# TASK OBJECTIVE:
What you return should be the lines from the first line of the records below through the line holding "En Deno, cuando", unchanged.

# Extracted records:
*** Block opens ***

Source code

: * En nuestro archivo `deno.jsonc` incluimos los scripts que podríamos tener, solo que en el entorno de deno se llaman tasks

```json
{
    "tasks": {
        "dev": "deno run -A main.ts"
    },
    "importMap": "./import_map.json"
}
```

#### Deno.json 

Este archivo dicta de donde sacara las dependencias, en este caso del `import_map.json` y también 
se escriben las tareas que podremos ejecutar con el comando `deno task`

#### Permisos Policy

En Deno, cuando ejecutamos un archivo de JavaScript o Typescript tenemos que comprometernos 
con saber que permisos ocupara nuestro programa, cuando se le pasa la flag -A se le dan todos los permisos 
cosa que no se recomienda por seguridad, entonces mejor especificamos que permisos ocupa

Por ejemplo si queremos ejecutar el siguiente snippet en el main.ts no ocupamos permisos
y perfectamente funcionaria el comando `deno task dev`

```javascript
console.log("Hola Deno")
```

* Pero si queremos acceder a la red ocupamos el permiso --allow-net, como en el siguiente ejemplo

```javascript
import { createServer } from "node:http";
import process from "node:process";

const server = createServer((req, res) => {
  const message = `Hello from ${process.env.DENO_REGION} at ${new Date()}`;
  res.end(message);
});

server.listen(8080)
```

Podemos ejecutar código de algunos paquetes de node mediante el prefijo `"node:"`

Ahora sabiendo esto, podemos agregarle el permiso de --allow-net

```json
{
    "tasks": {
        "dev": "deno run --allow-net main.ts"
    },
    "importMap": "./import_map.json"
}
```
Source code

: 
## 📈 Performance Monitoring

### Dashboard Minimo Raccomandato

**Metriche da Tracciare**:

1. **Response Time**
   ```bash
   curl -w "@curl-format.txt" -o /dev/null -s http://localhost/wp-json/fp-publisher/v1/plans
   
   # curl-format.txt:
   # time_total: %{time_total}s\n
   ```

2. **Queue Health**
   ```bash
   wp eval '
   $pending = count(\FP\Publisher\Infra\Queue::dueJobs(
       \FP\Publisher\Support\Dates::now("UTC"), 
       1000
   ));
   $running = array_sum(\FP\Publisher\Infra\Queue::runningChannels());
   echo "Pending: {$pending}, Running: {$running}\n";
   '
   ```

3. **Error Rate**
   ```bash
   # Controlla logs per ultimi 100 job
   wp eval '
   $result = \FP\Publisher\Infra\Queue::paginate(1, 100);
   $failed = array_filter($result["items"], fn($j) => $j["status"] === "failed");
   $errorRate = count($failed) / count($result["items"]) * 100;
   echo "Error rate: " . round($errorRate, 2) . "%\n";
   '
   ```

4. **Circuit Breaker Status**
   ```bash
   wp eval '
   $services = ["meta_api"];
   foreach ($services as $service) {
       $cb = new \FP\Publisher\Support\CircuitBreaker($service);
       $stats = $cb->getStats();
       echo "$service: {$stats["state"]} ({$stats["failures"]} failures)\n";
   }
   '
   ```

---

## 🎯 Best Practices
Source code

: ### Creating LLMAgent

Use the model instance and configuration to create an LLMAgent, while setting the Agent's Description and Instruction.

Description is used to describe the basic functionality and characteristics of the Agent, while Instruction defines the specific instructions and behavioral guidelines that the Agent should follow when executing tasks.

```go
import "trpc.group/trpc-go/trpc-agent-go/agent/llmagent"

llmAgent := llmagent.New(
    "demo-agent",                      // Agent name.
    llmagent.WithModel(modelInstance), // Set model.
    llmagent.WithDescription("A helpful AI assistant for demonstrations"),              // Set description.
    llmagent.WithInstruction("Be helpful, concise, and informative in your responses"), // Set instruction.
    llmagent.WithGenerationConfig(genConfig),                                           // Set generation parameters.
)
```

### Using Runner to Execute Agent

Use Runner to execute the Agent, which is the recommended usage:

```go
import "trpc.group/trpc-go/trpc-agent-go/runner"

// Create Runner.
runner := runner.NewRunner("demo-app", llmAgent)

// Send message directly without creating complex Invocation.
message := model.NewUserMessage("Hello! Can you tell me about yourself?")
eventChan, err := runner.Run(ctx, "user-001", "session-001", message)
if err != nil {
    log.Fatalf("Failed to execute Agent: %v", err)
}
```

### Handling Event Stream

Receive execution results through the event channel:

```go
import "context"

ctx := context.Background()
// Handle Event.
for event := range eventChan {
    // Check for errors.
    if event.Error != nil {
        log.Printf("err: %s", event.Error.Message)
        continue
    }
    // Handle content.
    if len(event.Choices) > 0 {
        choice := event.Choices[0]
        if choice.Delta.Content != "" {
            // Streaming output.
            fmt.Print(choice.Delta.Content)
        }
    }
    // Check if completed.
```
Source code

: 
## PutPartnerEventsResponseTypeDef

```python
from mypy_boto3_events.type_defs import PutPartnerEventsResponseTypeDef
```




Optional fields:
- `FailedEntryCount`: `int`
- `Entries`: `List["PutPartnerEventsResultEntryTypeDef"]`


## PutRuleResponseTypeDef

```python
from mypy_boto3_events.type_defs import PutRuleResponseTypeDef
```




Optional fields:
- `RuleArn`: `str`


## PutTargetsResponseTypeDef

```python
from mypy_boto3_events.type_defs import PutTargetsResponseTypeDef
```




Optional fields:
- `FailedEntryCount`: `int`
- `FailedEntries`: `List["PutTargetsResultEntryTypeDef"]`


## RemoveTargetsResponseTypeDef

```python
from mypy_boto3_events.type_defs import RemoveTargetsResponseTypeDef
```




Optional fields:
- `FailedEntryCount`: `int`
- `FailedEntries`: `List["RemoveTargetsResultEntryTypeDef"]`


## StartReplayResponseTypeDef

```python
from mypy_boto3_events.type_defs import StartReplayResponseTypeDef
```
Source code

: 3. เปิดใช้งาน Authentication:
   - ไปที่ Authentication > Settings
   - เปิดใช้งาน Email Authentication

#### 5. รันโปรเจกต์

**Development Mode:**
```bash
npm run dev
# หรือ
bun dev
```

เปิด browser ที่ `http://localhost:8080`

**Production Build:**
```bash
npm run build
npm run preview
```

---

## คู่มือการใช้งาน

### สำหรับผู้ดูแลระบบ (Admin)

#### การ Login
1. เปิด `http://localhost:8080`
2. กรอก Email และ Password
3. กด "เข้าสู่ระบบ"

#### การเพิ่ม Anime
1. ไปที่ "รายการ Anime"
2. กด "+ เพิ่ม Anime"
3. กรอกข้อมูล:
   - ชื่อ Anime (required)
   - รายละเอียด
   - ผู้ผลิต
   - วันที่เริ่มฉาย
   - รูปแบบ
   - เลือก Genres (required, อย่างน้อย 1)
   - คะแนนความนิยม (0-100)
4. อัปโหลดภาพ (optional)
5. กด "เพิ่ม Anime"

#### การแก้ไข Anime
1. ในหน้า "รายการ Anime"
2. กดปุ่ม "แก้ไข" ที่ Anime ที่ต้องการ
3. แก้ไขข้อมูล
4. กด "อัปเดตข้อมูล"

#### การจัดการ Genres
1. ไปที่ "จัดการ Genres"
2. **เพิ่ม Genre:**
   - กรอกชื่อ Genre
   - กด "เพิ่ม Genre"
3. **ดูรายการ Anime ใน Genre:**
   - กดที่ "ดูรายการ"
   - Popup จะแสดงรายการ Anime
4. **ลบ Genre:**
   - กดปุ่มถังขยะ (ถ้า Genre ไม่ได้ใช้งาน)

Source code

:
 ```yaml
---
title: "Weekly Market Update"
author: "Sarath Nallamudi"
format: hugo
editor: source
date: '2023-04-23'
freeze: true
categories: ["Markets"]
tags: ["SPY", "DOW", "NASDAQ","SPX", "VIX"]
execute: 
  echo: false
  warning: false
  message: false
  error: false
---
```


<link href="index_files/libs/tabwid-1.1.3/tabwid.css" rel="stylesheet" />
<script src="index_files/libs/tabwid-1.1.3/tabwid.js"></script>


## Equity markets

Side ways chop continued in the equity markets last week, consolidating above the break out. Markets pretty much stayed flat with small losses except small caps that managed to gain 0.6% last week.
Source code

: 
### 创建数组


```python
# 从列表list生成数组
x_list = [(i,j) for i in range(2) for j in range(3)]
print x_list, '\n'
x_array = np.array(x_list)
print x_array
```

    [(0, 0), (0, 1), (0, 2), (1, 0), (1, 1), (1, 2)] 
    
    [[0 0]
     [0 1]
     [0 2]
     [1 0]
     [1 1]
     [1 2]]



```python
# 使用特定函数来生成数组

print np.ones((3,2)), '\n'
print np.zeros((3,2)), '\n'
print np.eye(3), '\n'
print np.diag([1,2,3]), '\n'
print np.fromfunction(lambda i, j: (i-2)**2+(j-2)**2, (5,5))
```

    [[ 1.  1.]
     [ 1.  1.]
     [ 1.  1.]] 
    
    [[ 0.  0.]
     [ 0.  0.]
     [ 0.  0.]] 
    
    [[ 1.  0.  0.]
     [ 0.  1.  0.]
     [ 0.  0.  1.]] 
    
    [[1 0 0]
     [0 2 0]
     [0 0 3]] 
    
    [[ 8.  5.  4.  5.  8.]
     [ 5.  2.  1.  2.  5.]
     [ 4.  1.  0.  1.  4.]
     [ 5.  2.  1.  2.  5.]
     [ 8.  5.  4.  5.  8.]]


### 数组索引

*** Block closes ***

# ANSWER AREA:
Source code

: * En nuestro archivo `deno.jsonc` incluimos los scripts que podríamos tener, solo que en el entorno de deno se llaman tasks

```json
{
    "tasks": {
        "dev": "deno run -A main.ts"
    },
    "importMap": "./import_map.json"
}
```

#### Deno.json 

Este archivo dicta de donde sacara las dependencias, en este caso del `import_map.json` y también 
se escriben las tareas que podremos ejecutar con el comando `deno task`

#### Permisos Policy

En Deno, cuando ejecutamos un archivo de JavaScript o Typescript tenemos que comprometernos 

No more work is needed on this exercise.